Raw data START

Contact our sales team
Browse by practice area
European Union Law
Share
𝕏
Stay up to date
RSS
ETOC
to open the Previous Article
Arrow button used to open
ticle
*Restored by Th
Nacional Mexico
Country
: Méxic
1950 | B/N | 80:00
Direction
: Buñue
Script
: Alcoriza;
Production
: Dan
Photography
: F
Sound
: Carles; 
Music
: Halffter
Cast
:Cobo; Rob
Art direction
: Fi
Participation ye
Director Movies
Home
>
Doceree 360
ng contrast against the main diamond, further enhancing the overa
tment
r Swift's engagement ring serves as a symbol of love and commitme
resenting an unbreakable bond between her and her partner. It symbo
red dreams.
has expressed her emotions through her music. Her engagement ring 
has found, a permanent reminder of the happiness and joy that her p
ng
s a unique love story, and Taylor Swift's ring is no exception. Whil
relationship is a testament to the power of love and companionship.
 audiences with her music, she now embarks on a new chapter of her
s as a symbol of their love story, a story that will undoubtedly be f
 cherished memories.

Raw data END
Raw data START

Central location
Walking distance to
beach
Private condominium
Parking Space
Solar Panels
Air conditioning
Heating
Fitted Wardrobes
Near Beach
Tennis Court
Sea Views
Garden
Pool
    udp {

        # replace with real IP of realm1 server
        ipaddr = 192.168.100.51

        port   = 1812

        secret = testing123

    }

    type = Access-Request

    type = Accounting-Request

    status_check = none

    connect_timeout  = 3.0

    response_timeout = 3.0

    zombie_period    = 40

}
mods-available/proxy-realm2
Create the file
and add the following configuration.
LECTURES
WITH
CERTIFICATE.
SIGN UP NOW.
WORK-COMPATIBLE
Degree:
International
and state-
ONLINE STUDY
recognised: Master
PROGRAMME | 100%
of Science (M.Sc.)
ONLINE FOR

Raw data END

Please count the lines in the records above that contain the string "open", treating uppercase and lowercase as different, and reply with the number alone.

» **Task answer**
2